Del total de personas adultas en situación de analfabetismo en México, 1.3 de millones hablan una lengua indígena y viven aún bajo los usos y costumbres de sus comunidades de origen.

Desde la creación del INEA, este se ha destacado a nivel internacional por el desarrollo de un Modelo de Educación para la Vida y el Trabajo (MEVyT) que en su versión bilingüe enseña en lenguas indígenas a los mexicanos mayores de 15 años los saberes y desarrolla competencias.

La comunidad internacional ha decidido poner a la alfabetización como una de la metas de desarrollo sostenible que además de garantizar un derecho humano, habilita a la persona para alcanzar las metas de equidad, igualdad y dignidad.

Los esfuerzos alrededor del mundo deberán estar encaminados para fortalecer los proyectos de sociedades inclusivas, solidarias, en las que los desafíos que impone el mundo globalizado, digitalizado y polarizado, se superen de forma más efectiva con ciudadanos libres de rezago educativo y preparados para desarrollarse en contextos multiculturales, multilingües y cada vez más diversos.

La Unesco, sigue en pie de lucha por un mundo en el que los proyectos de educación a lo largo de toda la vida sea el centro de las políticas públicas educativas.
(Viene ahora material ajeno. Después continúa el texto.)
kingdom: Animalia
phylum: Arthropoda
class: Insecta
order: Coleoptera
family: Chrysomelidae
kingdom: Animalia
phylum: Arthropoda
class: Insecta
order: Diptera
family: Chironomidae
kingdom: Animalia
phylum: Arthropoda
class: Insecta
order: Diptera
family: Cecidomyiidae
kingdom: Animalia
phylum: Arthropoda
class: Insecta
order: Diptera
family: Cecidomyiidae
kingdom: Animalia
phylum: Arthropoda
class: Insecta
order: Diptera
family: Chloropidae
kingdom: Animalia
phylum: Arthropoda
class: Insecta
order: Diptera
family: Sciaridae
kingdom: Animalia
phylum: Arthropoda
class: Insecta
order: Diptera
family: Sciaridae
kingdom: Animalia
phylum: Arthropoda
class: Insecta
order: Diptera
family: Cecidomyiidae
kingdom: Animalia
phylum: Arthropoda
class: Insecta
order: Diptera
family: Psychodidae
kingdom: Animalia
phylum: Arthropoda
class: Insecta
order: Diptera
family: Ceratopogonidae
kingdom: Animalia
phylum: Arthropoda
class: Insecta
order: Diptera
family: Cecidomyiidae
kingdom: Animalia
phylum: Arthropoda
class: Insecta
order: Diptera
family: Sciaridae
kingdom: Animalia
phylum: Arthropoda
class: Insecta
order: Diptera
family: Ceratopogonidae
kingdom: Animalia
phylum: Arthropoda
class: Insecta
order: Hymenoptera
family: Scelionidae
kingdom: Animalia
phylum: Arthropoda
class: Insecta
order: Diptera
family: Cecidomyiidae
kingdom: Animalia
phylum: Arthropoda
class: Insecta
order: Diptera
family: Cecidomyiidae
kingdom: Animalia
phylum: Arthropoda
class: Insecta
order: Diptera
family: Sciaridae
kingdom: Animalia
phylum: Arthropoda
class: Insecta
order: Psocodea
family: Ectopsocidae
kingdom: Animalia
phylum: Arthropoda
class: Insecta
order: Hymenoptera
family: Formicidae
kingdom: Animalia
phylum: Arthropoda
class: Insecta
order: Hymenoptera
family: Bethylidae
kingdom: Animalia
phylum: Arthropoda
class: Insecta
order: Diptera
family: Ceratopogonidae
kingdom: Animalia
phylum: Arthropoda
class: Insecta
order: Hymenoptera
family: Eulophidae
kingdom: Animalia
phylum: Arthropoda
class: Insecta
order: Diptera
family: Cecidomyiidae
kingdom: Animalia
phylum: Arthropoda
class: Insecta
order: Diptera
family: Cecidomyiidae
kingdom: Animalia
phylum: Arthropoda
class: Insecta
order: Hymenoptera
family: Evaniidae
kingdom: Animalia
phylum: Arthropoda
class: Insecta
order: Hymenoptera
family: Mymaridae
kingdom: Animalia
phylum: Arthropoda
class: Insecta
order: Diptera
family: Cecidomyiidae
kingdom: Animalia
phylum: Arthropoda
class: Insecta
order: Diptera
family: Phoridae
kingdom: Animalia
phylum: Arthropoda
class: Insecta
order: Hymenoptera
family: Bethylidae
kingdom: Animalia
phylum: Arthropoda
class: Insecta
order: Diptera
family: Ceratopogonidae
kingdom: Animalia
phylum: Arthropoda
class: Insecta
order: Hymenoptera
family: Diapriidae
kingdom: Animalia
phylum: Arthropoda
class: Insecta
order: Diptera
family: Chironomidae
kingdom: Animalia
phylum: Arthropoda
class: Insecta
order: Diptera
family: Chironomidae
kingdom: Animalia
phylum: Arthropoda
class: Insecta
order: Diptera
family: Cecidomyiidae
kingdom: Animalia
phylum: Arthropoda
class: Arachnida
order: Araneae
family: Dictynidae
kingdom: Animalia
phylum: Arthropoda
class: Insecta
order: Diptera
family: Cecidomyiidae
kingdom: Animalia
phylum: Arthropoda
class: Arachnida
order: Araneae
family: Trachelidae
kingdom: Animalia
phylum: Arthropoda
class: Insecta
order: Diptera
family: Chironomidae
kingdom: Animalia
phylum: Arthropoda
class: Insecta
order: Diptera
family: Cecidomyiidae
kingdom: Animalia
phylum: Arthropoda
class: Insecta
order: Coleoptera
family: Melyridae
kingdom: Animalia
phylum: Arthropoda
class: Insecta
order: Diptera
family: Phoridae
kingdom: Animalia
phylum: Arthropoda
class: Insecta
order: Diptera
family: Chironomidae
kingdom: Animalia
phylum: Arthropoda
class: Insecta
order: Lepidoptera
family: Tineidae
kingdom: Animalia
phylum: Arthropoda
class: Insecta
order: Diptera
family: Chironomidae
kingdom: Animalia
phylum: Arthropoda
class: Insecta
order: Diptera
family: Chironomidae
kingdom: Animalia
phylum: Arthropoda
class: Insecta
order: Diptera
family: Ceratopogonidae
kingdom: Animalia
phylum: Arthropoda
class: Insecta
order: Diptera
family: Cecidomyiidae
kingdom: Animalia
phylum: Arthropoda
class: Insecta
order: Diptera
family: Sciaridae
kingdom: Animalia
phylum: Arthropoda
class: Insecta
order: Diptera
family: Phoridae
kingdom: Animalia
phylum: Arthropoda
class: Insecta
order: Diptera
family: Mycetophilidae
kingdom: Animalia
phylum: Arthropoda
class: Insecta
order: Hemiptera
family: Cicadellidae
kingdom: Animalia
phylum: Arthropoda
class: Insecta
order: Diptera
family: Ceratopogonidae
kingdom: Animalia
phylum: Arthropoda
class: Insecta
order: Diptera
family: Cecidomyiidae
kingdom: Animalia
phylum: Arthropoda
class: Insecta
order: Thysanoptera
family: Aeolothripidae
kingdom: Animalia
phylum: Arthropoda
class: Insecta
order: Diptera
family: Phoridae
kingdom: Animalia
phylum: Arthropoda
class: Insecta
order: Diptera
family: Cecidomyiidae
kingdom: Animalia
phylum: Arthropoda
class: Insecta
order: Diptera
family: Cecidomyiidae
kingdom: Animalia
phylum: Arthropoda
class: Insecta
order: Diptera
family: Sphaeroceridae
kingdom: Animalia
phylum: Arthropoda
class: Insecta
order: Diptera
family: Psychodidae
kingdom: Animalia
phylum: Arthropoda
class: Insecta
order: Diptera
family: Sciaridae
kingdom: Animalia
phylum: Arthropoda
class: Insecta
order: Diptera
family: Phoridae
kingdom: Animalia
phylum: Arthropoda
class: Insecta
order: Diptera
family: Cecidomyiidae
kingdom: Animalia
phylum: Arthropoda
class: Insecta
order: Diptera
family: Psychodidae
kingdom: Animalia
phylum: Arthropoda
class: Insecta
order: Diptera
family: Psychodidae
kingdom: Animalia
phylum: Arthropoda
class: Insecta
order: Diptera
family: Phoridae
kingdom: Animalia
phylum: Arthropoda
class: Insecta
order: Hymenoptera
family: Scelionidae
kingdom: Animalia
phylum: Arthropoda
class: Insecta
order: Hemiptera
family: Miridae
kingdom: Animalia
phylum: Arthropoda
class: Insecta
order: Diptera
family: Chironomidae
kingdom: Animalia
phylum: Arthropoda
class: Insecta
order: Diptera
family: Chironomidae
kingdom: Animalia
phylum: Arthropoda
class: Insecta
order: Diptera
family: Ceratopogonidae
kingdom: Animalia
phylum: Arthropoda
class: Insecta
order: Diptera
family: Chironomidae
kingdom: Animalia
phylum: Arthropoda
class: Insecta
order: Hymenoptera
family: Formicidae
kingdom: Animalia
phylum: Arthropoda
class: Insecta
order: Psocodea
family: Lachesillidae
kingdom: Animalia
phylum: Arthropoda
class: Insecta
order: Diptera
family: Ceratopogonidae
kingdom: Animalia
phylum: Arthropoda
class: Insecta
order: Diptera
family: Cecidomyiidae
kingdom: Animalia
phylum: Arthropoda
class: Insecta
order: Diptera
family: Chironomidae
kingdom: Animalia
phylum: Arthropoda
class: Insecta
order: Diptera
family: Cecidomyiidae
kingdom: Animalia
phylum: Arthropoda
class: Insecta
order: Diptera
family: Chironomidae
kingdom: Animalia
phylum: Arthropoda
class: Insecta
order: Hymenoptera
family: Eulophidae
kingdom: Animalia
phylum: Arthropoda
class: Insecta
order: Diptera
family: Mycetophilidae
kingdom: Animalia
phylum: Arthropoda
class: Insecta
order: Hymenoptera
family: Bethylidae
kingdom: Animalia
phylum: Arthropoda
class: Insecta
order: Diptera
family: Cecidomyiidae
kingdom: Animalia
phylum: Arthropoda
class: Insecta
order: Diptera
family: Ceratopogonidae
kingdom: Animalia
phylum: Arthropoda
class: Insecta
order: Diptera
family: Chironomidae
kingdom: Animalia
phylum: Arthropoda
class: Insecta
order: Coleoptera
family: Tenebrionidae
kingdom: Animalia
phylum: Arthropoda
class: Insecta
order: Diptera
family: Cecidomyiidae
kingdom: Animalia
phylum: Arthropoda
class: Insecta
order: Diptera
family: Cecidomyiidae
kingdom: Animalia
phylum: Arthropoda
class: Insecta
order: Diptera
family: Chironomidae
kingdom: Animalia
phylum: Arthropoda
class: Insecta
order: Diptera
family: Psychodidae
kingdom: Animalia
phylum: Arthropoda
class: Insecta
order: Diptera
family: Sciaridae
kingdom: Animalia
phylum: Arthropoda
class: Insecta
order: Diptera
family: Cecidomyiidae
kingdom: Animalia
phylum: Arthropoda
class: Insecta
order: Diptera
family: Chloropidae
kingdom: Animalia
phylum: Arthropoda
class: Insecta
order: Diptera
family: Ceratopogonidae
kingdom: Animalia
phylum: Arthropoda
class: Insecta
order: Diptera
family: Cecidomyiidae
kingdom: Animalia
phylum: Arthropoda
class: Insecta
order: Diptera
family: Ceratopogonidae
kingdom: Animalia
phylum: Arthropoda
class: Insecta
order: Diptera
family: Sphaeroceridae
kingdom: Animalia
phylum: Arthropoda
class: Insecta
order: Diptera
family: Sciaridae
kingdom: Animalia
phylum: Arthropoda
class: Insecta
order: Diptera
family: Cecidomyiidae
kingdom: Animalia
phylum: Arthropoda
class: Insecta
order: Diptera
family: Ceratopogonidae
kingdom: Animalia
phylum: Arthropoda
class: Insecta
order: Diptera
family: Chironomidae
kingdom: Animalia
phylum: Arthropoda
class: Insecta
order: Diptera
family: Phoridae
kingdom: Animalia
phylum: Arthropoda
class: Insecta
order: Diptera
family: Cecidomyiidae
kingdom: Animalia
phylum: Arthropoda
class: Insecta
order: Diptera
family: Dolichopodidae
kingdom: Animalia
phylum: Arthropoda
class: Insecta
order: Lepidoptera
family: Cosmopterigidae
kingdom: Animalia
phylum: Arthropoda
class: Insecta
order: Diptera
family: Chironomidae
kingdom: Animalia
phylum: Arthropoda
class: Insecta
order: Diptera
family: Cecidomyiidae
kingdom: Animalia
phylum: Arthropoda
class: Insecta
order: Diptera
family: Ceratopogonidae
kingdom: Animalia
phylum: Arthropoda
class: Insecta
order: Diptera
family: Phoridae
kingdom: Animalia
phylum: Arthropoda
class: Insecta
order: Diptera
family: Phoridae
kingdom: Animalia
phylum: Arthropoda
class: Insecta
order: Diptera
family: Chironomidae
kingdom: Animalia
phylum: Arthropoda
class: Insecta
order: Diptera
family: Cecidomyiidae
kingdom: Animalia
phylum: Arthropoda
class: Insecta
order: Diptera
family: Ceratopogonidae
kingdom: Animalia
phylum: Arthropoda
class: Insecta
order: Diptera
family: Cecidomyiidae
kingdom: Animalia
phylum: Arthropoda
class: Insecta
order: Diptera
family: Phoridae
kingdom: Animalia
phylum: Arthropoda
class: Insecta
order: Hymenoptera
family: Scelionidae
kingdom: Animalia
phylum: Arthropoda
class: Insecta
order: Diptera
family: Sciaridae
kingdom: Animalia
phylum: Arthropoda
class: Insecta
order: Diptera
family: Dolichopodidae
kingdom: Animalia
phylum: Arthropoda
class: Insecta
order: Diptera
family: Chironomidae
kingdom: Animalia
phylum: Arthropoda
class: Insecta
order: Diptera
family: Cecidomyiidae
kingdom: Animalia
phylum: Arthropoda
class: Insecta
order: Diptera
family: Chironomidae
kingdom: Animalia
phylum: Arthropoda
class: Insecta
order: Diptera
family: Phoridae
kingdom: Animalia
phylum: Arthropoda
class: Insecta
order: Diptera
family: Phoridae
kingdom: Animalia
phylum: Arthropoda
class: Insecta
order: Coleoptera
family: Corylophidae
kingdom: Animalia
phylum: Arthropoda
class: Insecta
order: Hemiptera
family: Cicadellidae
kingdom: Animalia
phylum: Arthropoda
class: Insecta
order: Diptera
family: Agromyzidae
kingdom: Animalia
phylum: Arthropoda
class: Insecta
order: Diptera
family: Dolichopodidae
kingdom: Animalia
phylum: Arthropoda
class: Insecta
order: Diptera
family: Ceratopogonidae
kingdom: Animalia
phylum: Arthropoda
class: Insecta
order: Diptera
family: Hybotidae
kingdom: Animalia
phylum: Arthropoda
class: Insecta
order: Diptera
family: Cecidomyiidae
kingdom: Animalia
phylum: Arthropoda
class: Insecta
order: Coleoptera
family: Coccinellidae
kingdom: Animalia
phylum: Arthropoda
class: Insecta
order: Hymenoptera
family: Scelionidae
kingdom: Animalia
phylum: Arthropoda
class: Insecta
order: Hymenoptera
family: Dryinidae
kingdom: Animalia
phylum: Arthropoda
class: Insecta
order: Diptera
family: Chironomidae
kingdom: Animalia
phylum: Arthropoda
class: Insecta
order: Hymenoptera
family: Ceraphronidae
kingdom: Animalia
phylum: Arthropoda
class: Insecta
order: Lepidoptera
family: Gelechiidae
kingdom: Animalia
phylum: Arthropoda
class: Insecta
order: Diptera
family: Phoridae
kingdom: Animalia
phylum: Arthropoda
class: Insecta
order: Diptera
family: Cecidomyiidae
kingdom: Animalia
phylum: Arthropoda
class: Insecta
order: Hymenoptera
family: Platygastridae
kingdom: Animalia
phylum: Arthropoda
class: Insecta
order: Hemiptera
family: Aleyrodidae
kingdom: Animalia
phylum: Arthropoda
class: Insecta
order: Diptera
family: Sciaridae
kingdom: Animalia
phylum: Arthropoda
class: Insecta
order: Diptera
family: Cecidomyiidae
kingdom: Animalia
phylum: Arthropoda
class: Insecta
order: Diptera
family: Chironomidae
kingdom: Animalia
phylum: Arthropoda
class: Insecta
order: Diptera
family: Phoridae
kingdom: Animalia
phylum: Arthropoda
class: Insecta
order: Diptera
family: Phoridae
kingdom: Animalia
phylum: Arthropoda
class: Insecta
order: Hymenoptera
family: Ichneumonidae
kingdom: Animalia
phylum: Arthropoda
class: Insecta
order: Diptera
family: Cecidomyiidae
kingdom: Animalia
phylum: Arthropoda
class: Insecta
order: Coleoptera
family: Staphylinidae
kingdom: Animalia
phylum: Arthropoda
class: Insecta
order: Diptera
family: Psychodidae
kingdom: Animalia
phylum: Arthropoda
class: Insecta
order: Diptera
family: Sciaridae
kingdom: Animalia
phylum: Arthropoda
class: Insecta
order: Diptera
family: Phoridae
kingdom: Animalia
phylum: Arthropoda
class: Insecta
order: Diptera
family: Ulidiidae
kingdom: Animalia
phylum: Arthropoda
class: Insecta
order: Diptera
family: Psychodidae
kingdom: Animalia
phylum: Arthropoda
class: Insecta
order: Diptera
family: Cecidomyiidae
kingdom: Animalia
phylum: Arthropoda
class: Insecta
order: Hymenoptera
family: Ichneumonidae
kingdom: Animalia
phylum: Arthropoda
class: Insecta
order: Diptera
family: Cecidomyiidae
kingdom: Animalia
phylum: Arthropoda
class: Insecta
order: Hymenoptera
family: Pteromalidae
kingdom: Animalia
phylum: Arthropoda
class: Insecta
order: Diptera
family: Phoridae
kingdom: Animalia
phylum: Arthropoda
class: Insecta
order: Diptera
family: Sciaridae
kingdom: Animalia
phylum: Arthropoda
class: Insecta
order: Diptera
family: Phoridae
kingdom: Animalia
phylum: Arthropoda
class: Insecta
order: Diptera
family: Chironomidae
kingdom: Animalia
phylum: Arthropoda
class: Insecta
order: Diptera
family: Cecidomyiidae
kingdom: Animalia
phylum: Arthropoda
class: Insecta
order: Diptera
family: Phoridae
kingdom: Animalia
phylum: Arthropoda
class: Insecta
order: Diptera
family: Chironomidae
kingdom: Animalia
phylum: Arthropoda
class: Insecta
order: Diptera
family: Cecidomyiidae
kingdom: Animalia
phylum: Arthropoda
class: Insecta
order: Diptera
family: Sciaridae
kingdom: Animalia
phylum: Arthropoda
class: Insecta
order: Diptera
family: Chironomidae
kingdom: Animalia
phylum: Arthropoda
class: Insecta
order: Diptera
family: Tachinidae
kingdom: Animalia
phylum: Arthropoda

A través de sus iniciativas, países como México, han desarrollado a lo largo de los años programas de alfabetización de calidad, tendientes a la inclusión y con perspectiva de género.

Está más que probado que los proyectos educativos que buscan propiciar momentos de aprendizaje a lo largo de la vida son más efectivos que los programas paternalistas que entregan dinero a jóvenes y adultos; al desarrollar planes y programas educativos con un sentido de inclusión y largo plazo se fomenta el espíritu emprendedor que contribuye al desarrollo económico y fortalece los vínculos entre sectores industriales.

El Día de la Alfabetización debe servir también como detonante de la reflexión a nivel político y de gestión, al integrar de manera coherente los paquetes económicos con las políticas públicas que privilegien la educación y no el clientelismo ni las dádivas.

Tareas titánicas como las que conlleva abatir el rezago educativo y combatir el analfabetismo, deben ocupar un lugar prioritario en la planeación presupuestal para poder desarrollar planes de continuidad sin sesgos políticos y genuinos en el compromiso de empoderar y dignificar a través de la educación a quienes más lo necesitan pues el analfabetismo es una deuda histórica que se requiere con urgencia saldar.